++++ Records to process ++++

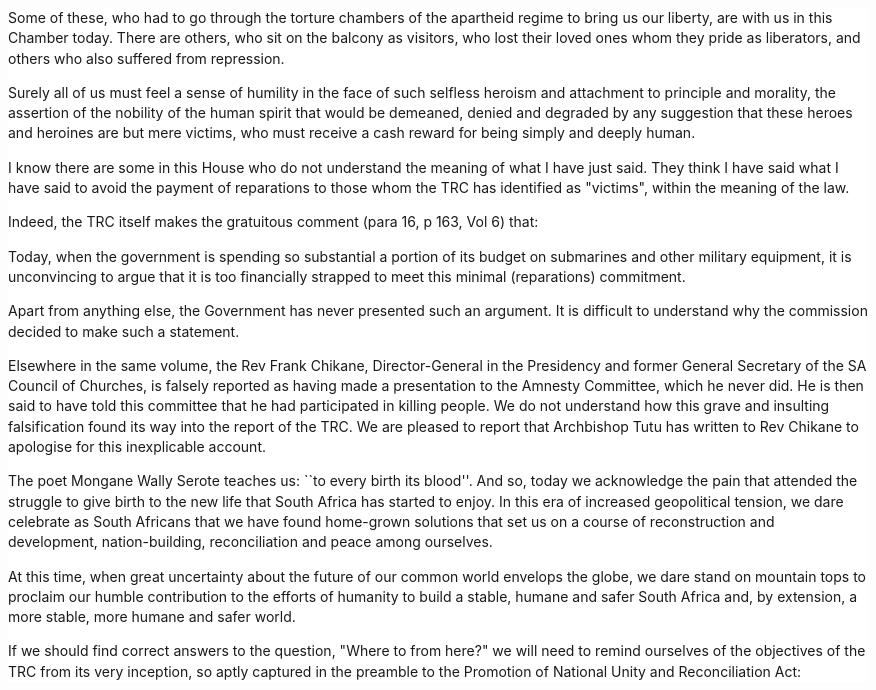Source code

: Some of these, who had to go through the torture chambers of  the  apartheid
regime to bring us our liberty, are with us in  this  Chamber  today.  There
are others, who sit on the balcony as visitors, who lost  their  loved  ones
whom  they  pride  as  liberators,  and  others  who  also   suffered   from
repression.

Surely all of us must feel a sense of humility in the face of such  selfless
heroism and attachment to principle  and  morality,  the  assertion  of  the
nobility of the human spirit that would be demeaned, denied and degraded  by
any suggestion that these heroes and heroines  are  but  mere  victims,  who
must receive a cash reward for being simply and deeply human.

I know there are some in this House who do not  understand  the  meaning  of
what I have just said. They think I have said what I have said to avoid  the
payment of reparations to those whom the TRC has  identified  as  "victims",
within the meaning of the law.

Indeed, the TRC itself makes the gratuitous comment (para 16, p 163, Vol  6)
that:


  Today, when the government is spending so substantial a  portion  of  its
  budget on submarines and other military equipment, it is unconvincing  to
  argue  that  it  is  too  financially  strapped  to  meet  this   minimal
  (reparations) commitment.

Apart from anything  else,  the  Government  has  never  presented  such  an
argument. It is difficult to understand why the commission decided  to  make
such a statement.

Elsewhere in the same volume, the Rev  Frank  Chikane,  Director-General  in
the Presidency and former General Secretary of the SA Council  of  Churches,
is falsely reported as having made a presentation to the Amnesty  Committee,
which he never did.
He is then said to have told this committee  that  he  had  participated  in
killing  people.  We  do  not  understand  how  this  grave  and   insulting
falsification found its way into the report of the TRC. We  are  pleased  to
report that Archbishop Tutu has written to  Rev  Chikane  to  apologise  for
this inexplicable account.

The poet Mongane Wally Serote teaches us: ``to every birth its blood''.  And
so, today we acknowledge the pain that attended the struggle to  give  birth
to the new life that South Africa has started  to  enjoy.  In  this  era  of
increased geopolitical tension, we dare celebrate as South Africans that  we
have found home-grown solutions that set us on a  course  of  reconstruction
and development, nation-building, reconciliation and peace among ourselves.

At this time, when great uncertainty about the future of  our  common  world
envelops the globe, we dare stand on mountain tops to  proclaim  our  humble
contribution to the efforts of humanity to build a stable, humane and  safer
South Africa and, by extension, a more stable, more humane and safer world.

If we should find correct answers to the question, "Where to from here?"  we
will need to remind ourselves of the objectives of the  TRC  from  its  very
inception, so aptly captured in the preamble to the  Promotion  of  National
Unity and Reconciliation Act:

++++

Work to complete
Give back, word for word, only the lines above from the line holding "Apart from anything" to the line holding "increased geopolitical tension, we", both included.

Exercise solution
Apart from anything  else,  the  Government  has  never  presented  such  an
argument. It is difficult to understand why the commission decided  to  make
such a statement.

Elsewhere in the same volume, the Rev  Frank  Chikane,  Director-General  in
the Presidency and former General Secretary of the SA Council  of  Churches,
is falsely reported as having made a presentation to the Amnesty  Committee,
which he never did.
He is then said to have told this committee  that  he  had  participated  in
killing  people.  We  do  not  understand  how  this  grave  and   insulting
falsification found its way into the report of the TRC. We  are  pleased  to
report that Archbishop Tutu has written to  Rev  Chikane  to  apologise  for
this inexplicable account.

The poet Mongane Wally Serote teaches us: ``to every birth its blood''.  And
so, today we acknowledge the pain that attended the struggle to  give  birth
to the new life that South Africa has started  to  enjoy.  In  this  era  of
increased geopolitical tension, we dare celebrate as South Africans that  we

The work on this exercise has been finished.